Jameson might have broken a few speed limits getting us back to Phoenix. Even so, night had fallen completely by the time we arrived at the park. I couldn’t get out of the Mustang fast enough, forgetting about Jameson’s ruined eye and his hurt leg.
“Elsie!” I shouted when I was still too far away to see if anyone was near our bench. But before I reached it, there she was, coming from another direction, carrying a stuffed backpack and two other large shoulder bags. She dropped them all as she ran to meet me.
“Finally!” she said.
“Sorry it took me so long.” I hugged her tightly, and she winced. “Are you hurt?”
She nodded and drew up her shirt in the back. Even with only the dim illumination from the nearby streetlight I could see the deep bruising.
“I couldn’t stay,” she said. “After he did it, he said we were going to move, that the social workers would never leave us alone, so we had to get away. I knew if I didn’t run, it would be too late.”
I hugged her again, more gently. “It’s all over. We found a way. You’re not going back there again.”
“I knew you would. I just didn’t know if you could do it in time.”
“You did great.”
She buried her face in my chest and held on while I smoothed her hair that was once again back to its wild state. Soon I would have to tell her about her mother, but not now. This moment was for us.
Jameson finally caught up to us, and Elsie looked at him
, puzzled. “What happened to you?”
“I’ll tell you later.”
But she wasn’t letting it go. “Did my father do that? Did you go see him?”
“Yeah, but I’m okay and so is he.”
“I hope you hit him hard.”
Jameson grinned. “I did. Come on. Let’s get you home.”
Back at our apartment, while the girls surrounded Elsie, we called Bea, and she came with a police officer to take down our statements and get pictures of Elsie’s bruises. Elsie waited until they were present to fill us all in about how she’d made it to the park.
“That first night I barely made it close to Phoenix,” she said, snuggling against me on the couch. “That was when I gave up and called you. But I’d used all the battery with the GPS, and it died. So I slept in someone’s backyard—I brought a blanket this time. I woke up really late the next day, and I got a little mixed up without the map on the phone, so I didn’t get to the park until late last night. But I eventually found it.” Pride seeped into her voice. “Then I waited there. I was going to borrow someone else’s phone to call you, but I had food, and I decided it wasn’t too bad living there for a while. I thought it might give you time to find my mom.”

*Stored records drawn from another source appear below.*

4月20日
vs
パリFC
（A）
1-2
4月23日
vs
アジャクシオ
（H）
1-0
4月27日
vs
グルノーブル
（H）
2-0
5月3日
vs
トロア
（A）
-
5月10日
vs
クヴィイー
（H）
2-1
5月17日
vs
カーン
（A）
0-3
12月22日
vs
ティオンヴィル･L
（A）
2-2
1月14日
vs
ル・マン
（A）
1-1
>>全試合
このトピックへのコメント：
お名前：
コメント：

I leaned my head against hers. “You should have come home.” I couldn’t believe she’d been so close all this time. “Something might have happened to you.”
“I didn’t come back here because I knew that’s the first place he’d go.”
“But he didn’t,” Saffron said. “And he probably wouldn’t while you have those bruises.”
Anger ran through me just thinking about him touching her. “Anyway, I’d have never let him take you after hurting you again.”
Elsie looked down at her hands. “Yeah, but I didn’t want him to hit you. I was just going to ask if you’d help me get away until you found my mom.”
“Ah, honey,” Jameson said. “We’re not afraid of him. He punches like a girl.” That made the girls laugh.
“Well, you still got a black eye,” Saffron pointed out.
Jameson shrugged. “Even girls get lucky.”
“You ain’t going nowhere but with us,” Ruth said to Elsie. “We already found your mom, and she’s going to testify.”